* [WORK INSTRUCTIONS]:
With the first line below as the start and the line containing "left shoulder: (345, 282)" as the end, copy every line between them exactly, ends included.

(Limb landmark coordinates)
★ ★ ★ ★ ★ ★ ★
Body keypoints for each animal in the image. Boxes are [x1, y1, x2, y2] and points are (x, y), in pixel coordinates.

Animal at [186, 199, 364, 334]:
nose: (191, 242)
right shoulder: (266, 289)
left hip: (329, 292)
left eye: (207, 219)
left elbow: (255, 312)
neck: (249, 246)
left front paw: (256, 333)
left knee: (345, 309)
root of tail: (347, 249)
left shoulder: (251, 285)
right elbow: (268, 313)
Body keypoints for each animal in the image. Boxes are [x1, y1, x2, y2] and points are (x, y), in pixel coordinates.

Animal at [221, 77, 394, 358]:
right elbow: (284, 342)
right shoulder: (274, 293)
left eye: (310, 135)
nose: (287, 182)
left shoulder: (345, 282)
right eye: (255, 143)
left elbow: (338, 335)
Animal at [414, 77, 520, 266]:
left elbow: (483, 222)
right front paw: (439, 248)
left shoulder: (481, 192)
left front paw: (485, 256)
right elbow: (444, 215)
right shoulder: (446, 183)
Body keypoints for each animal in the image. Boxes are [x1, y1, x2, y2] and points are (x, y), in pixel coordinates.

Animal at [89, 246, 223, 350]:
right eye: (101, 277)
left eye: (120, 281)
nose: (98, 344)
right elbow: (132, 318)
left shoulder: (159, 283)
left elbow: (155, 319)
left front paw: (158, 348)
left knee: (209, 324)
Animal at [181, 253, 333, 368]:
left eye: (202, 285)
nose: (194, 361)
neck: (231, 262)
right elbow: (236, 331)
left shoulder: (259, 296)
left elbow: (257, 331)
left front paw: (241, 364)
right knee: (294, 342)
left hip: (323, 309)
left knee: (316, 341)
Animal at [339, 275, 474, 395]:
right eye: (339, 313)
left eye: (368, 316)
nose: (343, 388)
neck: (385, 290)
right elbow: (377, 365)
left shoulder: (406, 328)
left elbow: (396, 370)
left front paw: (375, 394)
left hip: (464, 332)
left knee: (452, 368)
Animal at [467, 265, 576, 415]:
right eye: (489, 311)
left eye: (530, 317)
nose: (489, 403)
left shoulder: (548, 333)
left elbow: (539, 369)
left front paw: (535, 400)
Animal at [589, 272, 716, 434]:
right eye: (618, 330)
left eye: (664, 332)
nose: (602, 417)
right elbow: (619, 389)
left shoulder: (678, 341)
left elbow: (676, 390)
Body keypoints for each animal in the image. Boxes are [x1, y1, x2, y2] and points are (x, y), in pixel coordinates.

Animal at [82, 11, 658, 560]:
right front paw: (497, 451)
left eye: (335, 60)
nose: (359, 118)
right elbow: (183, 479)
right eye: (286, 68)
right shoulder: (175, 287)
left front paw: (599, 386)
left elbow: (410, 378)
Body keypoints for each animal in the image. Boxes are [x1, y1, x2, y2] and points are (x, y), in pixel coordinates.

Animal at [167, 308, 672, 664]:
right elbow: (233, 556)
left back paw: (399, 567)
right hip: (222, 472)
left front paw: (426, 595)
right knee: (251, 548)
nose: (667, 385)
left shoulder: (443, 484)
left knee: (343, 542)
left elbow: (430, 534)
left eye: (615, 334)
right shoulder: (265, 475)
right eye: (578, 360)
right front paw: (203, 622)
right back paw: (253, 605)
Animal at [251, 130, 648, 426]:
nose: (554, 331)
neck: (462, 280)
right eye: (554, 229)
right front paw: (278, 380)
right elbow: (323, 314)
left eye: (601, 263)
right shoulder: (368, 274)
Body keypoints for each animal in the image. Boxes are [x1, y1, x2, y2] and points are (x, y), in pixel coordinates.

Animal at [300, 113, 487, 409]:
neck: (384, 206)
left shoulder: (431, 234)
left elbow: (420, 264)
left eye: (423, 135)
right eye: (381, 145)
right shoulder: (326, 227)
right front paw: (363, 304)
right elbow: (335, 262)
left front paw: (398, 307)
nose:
★ ★ ★ ★ ★ ★ ★
* [EXERCISE SOLUTION]:
Body keypoints for each animal in the image. Boxes are [x1, y1, x2, y2] and points are (x, y), in pixel coordinates.

Animal at [186, 199, 364, 334]:
nose: (191, 242)
right shoulder: (266, 289)
left hip: (329, 292)
left eye: (207, 219)
left elbow: (255, 312)
neck: (249, 246)
left front paw: (256, 333)
left knee: (345, 309)
root of tail: (347, 249)
left shoulder: (251, 285)
right elbow: (268, 313)
Body keypoints for each animal in the image. Boxes are [x1, y1, x2, y2] and points are (x, y), in pixel coordinates.

Animal at [221, 77, 394, 358]:
right elbow: (284, 342)
right shoulder: (274, 293)
left eye: (310, 135)
nose: (287, 182)
left shoulder: (345, 282)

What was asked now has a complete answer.